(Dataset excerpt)

┌──

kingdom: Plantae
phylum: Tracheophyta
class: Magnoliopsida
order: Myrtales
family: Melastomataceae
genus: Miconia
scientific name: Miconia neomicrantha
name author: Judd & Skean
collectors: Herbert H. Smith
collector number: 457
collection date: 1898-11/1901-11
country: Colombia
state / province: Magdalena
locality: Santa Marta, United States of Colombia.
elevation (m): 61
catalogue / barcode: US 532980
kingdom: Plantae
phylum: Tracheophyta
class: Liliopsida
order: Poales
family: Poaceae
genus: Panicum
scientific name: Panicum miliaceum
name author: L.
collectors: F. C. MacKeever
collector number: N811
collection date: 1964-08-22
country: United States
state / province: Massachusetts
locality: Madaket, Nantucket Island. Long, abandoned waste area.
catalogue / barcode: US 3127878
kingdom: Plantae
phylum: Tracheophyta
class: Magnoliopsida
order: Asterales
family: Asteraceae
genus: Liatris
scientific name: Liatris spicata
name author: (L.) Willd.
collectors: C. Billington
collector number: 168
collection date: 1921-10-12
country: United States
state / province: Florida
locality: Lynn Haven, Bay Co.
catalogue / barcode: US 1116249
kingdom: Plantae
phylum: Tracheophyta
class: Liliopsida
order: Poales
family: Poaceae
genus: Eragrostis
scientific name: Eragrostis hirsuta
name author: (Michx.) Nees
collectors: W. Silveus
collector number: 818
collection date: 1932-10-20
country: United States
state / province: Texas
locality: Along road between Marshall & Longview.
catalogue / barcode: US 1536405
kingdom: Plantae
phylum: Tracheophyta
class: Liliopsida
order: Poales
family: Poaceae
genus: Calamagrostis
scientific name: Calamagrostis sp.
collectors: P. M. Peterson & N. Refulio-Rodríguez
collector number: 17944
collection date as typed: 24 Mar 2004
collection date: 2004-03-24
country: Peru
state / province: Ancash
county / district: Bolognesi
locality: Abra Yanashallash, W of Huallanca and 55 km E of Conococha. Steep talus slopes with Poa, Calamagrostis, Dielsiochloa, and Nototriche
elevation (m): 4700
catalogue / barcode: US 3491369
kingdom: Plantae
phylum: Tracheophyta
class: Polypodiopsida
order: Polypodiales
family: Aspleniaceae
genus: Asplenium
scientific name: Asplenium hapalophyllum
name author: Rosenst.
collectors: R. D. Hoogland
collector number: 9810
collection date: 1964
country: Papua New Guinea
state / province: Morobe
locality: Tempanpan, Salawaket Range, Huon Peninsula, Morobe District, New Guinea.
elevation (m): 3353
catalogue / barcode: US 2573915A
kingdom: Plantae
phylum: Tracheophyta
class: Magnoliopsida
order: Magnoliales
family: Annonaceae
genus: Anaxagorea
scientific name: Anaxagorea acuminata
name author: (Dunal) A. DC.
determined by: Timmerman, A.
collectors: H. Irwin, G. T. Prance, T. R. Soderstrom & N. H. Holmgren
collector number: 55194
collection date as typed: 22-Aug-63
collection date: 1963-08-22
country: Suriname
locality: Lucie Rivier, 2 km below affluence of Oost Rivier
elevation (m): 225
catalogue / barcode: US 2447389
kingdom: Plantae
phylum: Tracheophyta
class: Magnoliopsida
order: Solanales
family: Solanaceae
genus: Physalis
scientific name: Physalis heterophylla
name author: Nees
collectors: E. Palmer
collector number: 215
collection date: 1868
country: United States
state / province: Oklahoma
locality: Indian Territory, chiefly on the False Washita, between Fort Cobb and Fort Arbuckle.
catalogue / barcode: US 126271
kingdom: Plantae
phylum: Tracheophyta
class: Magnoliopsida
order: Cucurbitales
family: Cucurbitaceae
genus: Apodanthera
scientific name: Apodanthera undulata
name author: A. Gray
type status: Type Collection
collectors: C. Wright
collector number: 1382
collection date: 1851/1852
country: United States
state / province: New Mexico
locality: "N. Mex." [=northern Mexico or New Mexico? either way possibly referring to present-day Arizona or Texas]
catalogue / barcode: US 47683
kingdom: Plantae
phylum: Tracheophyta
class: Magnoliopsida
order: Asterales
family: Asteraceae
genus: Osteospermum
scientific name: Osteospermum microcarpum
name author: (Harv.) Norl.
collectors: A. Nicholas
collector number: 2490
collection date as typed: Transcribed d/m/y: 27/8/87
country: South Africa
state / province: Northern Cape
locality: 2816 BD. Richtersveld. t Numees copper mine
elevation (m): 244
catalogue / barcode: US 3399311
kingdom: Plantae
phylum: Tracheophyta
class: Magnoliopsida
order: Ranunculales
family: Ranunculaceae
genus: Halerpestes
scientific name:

└──

TASK DESCRIPTION.
Render every line of all the rows above as a numbered list, omitting any blank lines.

SOLUTION TO THE EXERCISE.
1. kingdom: Plantae
2. phylum: Tracheophyta
3. class: Magnoliopsida
4. order: Myrtales
5. family: Melastomataceae
6. genus: Miconia
7. scientific name: Miconia neomicrantha
8. name author: Judd & Skean
9. collectors: Herbert H. Smith
10. collector number: 457
11. collection date: 1898-11/1901-11
12. country: Colombia
13. state / province: Magdalena
14. locality: Santa Marta, United States of Colombia.
15. elevation (m): 61
16. catalogue / barcode: US 532980
17. kingdom: Plantae
18. phylum: Tracheophyta
19. class: Liliopsida
20. order: Poales
21. family: Poaceae
22. genus: Panicum
23. scientific name: Panicum miliaceum
24. name author: L.
25. collectors: F. C. MacKeever
26. collector number: N811
27. collection date: 1964-08-22
28. country: United States
29. state / province: Massachusetts
30. locality: Madaket, Nantucket Island. Long, abandoned waste area.
31. catalogue / barcode: US 3127878
32. kingdom: Plantae
33. phylum: Tracheophyta
34. class: Magnoliopsida
35. order: Asterales
36. family: Asteraceae
37. genus: Liatris
38. scientific name: Liatris spicata
39. name author: (L.) Willd.
40. collectors: C. Billington
41. collector number: 168
42. collection date: 1921-10-12
43. country: United States
44. state / province: Florida
45. locality: Lynn Haven, Bay Co.
46. catalogue / barcode: US 1116249
47. kingdom: Plantae
48. phylum: Tracheophyta
49. class: Liliopsida
50. order: Poales
51. family: Poaceae
52. genus: Eragrostis
53. scientific name: Eragrostis hirsuta
54. name author: (Michx.) Nees
55. collectors: W. Silveus
56. collector number: 818
57. collection date: 1932-10-20
58. country: United States
59. state / province: Texas
60. locality: Along road between Marshall & Longview.
61. catalogue / barcode: US 1536405
62. kingdom: Plantae
63. phylum: Tracheophyta
64. class: Liliopsida
65. order: Poales
66. family: Poaceae
67. genus: Calamagrostis
68. scientific name: Calamagrostis sp.
69. collectors: P. M. Peterson & N. Refulio-Rodríguez
70. collector number: 17944
71. collection date as typed: 24 Mar 2004
72. collection date: 2004-03-24
73. country: Peru
74. state / province: Ancash
75. county / district: Bolognesi
76. locality: Abra Yanashallash, W of Huallanca and 55 km E of Conococha. Steep talus slopes with Poa, Calamagrostis, Dielsiochloa, and Nototriche
77. elevation (m): 4700
78. catalogue / barcode: US 3491369
79. kingdom: Plantae
80. phylum: Tracheophyta
81. class: Polypodiopsida
82. order: Polypodiales
83. family: Aspleniaceae
84. genus: Asplenium
85. scientific name: Asplenium hapalophyllum
86. name author: Rosenst.
87. collectors: R. D. Hoogland
88. collector number: 9810
89. collection date: 1964
90. country: Papua New Guinea
91. state / province: Morobe
92. locality: Tempanpan, Salawaket Range, Huon Peninsula, Morobe District, New Guinea.
93. elevation (m): 3353
94. catalogue / barcode: US 2573915A
95. kingdom: Plantae
96. phylum: Tracheophyta
97. class: Magnoliopsida
98. order: Magnoliales
99. family: Annonaceae
100. genus: Anaxagorea
101. scientific name: Anaxagorea acuminata
102. name author: (Dunal) A. DC.
103. determined by: Timmerman, A.
104. collectors: H. Irwin, G. T. Prance, T. R. Soderstrom & N. H. Holmgren
105. collector number: 55194
106. collection date as typed: 22-Aug-63
107. collection date: 1963-08-22
108. country: Suriname
109. locality: Lucie Rivier, 2 km below affluence of Oost Rivier
110. elevation (m): 225
111. catalogue / barcode: US 2447389
112. kingdom: Plantae
113. phylum: Tracheophyta
114. class: Magnoliopsida
115. order: Solanales
116. family: Solanaceae
117. genus: Physalis
118. scientific name: Physalis heterophylla
119. name author: Nees
120. collectors: E. Palmer
121. collector number: 215
122. collection date: 1868
123. country: United States
124. state / province: Oklahoma
125. locality: Indian Territory, chiefly on the False Washita, between Fort Cobb and Fort Arbuckle.
126. catalogue / barcode: US 126271
127. kingdom: Plantae
128. phylum: Tracheophyta
129. class: Magnoliopsida
130. order: Cucurbitales
131. family: Cucurbitaceae
132. genus: Apodanthera
133. scientific name: Apodanthera undulata
134. name author: A. Gray
135. type status: Type Collection
136. collectors: C. Wright
137. collector number: 1382
138. collection date: 1851/1852
139. country: United States
140. state / province: New Mexico
141. locality: "N. Mex." [=northern Mexico or New Mexico? either way possibly referring to present-day Arizona or Texas]
142. catalogue / barcode: US 47683
143. kingdom: Plantae
144. phylum: Tracheophyta
145. class: Magnoliopsida
146. order: Asterales
147. family: Asteraceae
148. genus: Osteospermum
149. scientific name: Osteospermum microcarpum
150. name author: (Harv.) Norl.
151. collectors: A. Nicholas
152. collector number: 2490
153. collection date as typed: Transcribed d/m/y: 27/8/87
154. country: South Africa
155. state / province: Northern Cape
156. locality: 2816 BD. Richtersveld. t Numees copper mine
157. elevation (m): 244
158. catalogue / barcode: US 3399311
159. kingdom: Plantae
160. phylum: Tracheophyta
161. class: Magnoliopsida
162. order: Ranunculales
163. family: Ranunculaceae
164. genus: Halerpestes
165. scientific name:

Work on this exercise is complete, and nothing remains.